Something smells off. The receptionist looks at you a little funny. And before you know it, you're stuttering and listing off your greatest weaknesses like it was your pastor asking you.
For those of us lucky enough to be sane in America (the number is dwindling), these are mere moments. We learn to chide ourselves for being too optimistic, but at the same time, know better than to jump out the nearest three-story window when we accidentally brush our teeth with shampoo. Those are just moments. Unless you go to art school. In which case, it turns into a lifetime. Of 'moments'.

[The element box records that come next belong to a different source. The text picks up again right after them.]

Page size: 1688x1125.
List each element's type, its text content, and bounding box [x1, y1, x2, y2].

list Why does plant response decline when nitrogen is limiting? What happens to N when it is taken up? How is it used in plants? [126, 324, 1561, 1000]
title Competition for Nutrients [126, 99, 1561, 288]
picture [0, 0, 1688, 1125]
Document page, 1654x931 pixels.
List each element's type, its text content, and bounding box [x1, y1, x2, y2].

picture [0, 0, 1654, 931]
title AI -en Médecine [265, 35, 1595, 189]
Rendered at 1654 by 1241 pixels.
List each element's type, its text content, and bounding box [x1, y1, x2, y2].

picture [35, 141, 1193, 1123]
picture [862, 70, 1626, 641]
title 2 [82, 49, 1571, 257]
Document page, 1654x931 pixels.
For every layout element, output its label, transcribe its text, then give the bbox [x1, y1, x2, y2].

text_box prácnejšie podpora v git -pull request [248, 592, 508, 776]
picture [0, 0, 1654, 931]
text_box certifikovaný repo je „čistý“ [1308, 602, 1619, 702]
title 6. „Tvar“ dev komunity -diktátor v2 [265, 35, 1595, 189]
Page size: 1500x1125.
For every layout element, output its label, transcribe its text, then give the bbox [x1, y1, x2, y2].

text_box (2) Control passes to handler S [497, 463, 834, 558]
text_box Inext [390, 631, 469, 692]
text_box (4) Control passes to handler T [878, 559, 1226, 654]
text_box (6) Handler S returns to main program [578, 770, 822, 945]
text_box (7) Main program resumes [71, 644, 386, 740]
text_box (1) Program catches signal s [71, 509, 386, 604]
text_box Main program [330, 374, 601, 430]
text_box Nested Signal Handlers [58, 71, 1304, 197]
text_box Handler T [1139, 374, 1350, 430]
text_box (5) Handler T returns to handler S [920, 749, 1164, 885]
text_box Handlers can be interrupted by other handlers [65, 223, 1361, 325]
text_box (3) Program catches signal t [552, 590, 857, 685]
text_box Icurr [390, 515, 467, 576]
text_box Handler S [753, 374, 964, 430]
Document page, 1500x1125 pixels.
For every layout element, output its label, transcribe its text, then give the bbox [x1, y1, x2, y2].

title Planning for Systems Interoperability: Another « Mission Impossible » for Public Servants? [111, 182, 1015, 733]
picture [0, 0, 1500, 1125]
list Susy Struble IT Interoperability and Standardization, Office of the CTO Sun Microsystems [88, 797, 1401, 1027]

The thing is, it's not a....bad life per se. Minimum wage jobs and all the cheap booze a half broke person can buy. Mmm! You wake up, give yourself an extra hour to start working. You start working, give yourself an extra two to catch up on your favorite television program. Get drunk, give yourself an extra day to recuperate. And then the avalanche. Hours into days. Days into months. Months into years. Before you know it, you've become so old that the "mailbox" you place your screenplay in is really just a cleverly disguised trashcan your significant other created to spare you the embarassment. And you didn't even know the difference! Ah, the life of an artist!
It's scary, it's sad, it's insecure. And that's why it attracts the craziest of us. A good chunk of this country is depressed, and a good chunk more are gluttons for punishment. There are too-good-to-be-true moments where all you need to do is hit pause in your mind, let things crawl a bit, and keep everything in a beautiful equilibrium. But no. Not for the artists. Maybe its being so used to being in a constant state of despair. Happiness is strange, and elicits a near-paranoia. Why am I happy? Is someone plotting to kill me? Is there some sort of evil conspiracy going on to make life happy for the next 50 years and then kill me of old age?
The constant tension is that the days don't go any slower when you're looking to work in entertainment. Every day, your friends bring home ten times more money than you, and logically they're ten times closer to a comfortable life. Meanwhile, you try to convince yourself that a bottle of liquor will release the brilliant artist hiding inside you....and then you puke the little bastard out four hours later.
To say I'm lost would a bit cliche, because its not that I don't know where I am. I just refuse to accept that as the truth. It's a weigh station, right? Byways, highways, and surface roads full of traffic.
And like a true artist, I'm taking up valuable webspace to write inane thoughts.
And like a true artist, I'm writing the end before the end should be written.
Gotta love those fake artists. You know, the successful ones.